Em 1991, o padre progressista Jean-Bertrand Aristide, democraticamente eleito após a queda da dinastia Duvalier, foi deposto por golpe militar depois de cinco meses de governo. De má vontade e pressionado pelo êxodo de refugiados haitianos, o governo Clinton acabou por forçar seu regresso em 1994, mas apenas para aceitar as privatizações e ajuste exigidos pelo FMI e celebrar novas eleições, que resultaram em um governo mais conservador.
Em 2000, Aristide voltou a se candidatar. Com um programa de clínicas rurais, campanhas de alfabetização e reforma agrária, recebeu 92% dos votos em uma eleição boicotada pela oposição. O paupérrimo país ficou sob embargo da União Européia e dos EUA e seu governo sob o fogo cerrado da mídia e de comandos armados.

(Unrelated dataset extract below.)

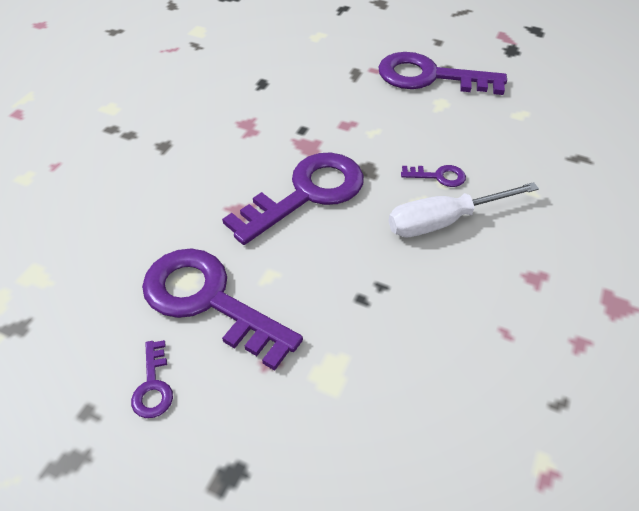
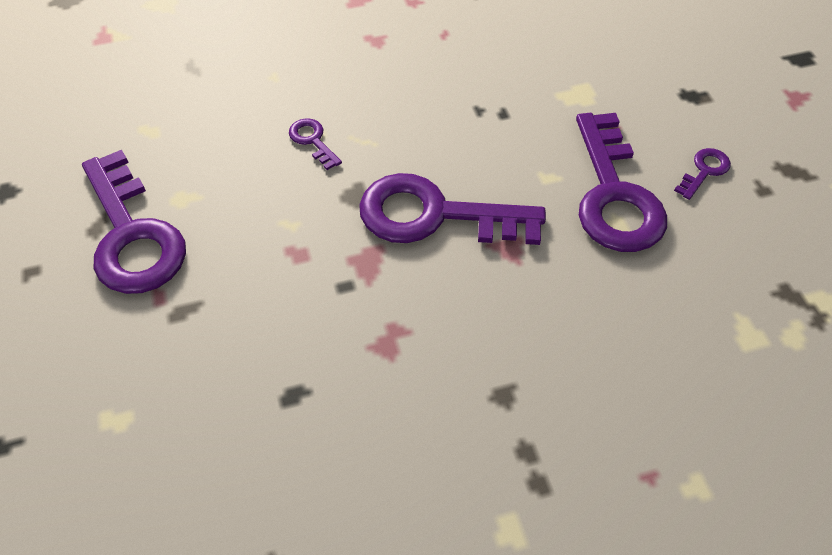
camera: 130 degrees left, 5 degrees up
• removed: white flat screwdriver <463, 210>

Nos últimos três meses do ano passado -- logo depois de o salário mínimo subir de US$ 0,90 para US$ 1,75 por dia --, 50 morreram em choques entre governistas e oposicionistas articulados pela Câmara do Comércio e Indústria e por uma "Convergência Democrática" apoiada pelos EUA.

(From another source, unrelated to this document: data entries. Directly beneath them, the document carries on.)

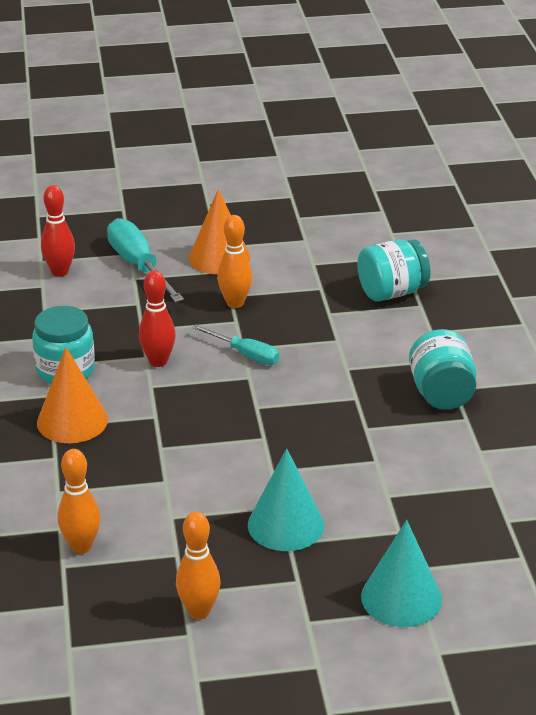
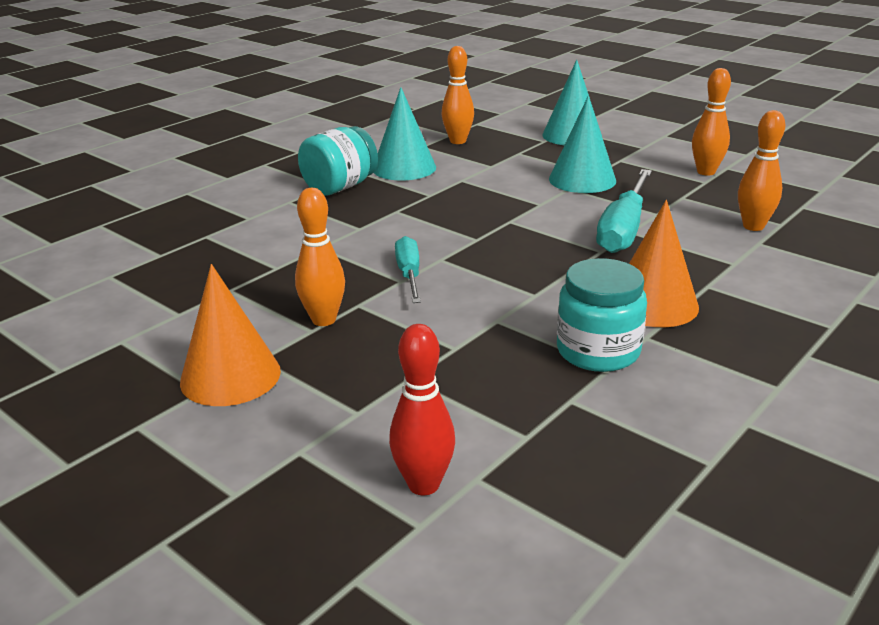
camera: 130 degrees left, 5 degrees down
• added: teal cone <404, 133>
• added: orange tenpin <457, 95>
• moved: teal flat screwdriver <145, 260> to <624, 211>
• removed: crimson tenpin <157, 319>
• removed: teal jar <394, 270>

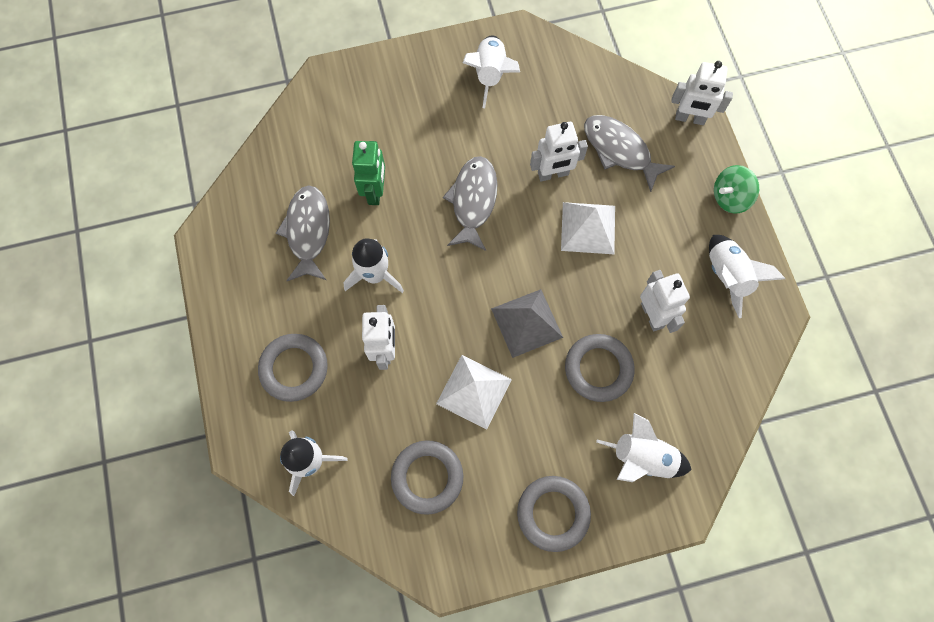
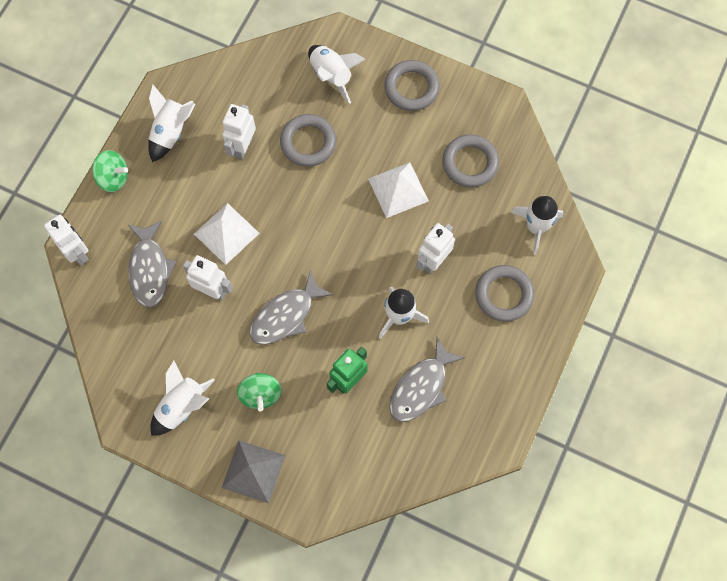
camera: 140 degrees left, 0 degrees up
• moved: ash-grey solid pyramid <527, 323> to <254, 471>
• added: green whirligig <259, 392>

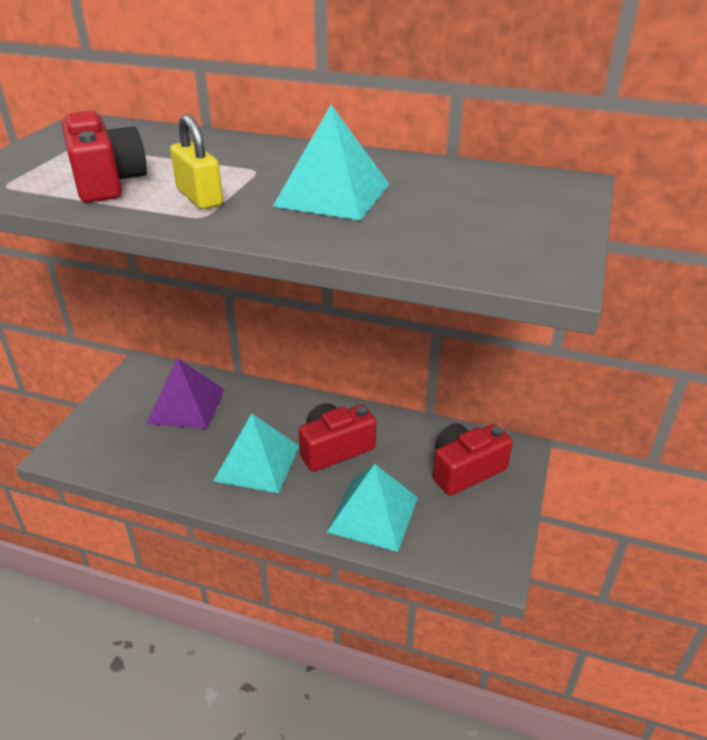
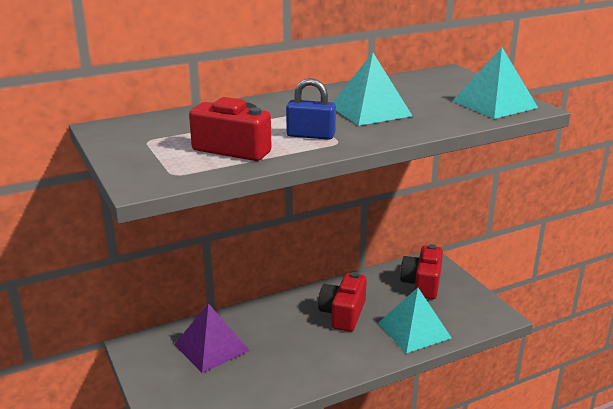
camera: 45 degrees left, 10 degrees down
• recoloured: golden small lock <196, 161> to cobalt small lock <311, 109>
• moved: teal solid pyramid <256, 453> to <495, 83>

Em dezembro, a oposição rejeitou o "conselho eleitoral consensual" proposto por bispos e aceito pelo governo e fracassou ao tentar um locaute geral à venezuelana: só aderiram grandes lojas, postos de gasolina e bancos. Restou a opção do banho de sangue, que engolfa parte do norte do país desde 10 de fevereiro. Em Gonaïves, "rebeldes" mataram três pessoas hospitalizadas e 14 policiais, cujos corpos nus foram mutilados e arrastados pelas ruas.
Os EUA limitam-se a exigir de Aristide "respeito aos direitos humanos". A França cogita enviar tropas. Mas é parte interessada: o governo Aristide lhe cobra uma indenização de US$ 20 bilhões (5,5 vezes o PIB do Haiti, 16 vezes sua dívida externa) pela escravidão a que submeteu seu povo de 1697 a 1804. Será muito triste se a França usar suas forças para sufocar a independência do primeiro povo da América Latina a proclamá-la e obrigá-lo a pagar uma dívida na qual, na realidade, é credor.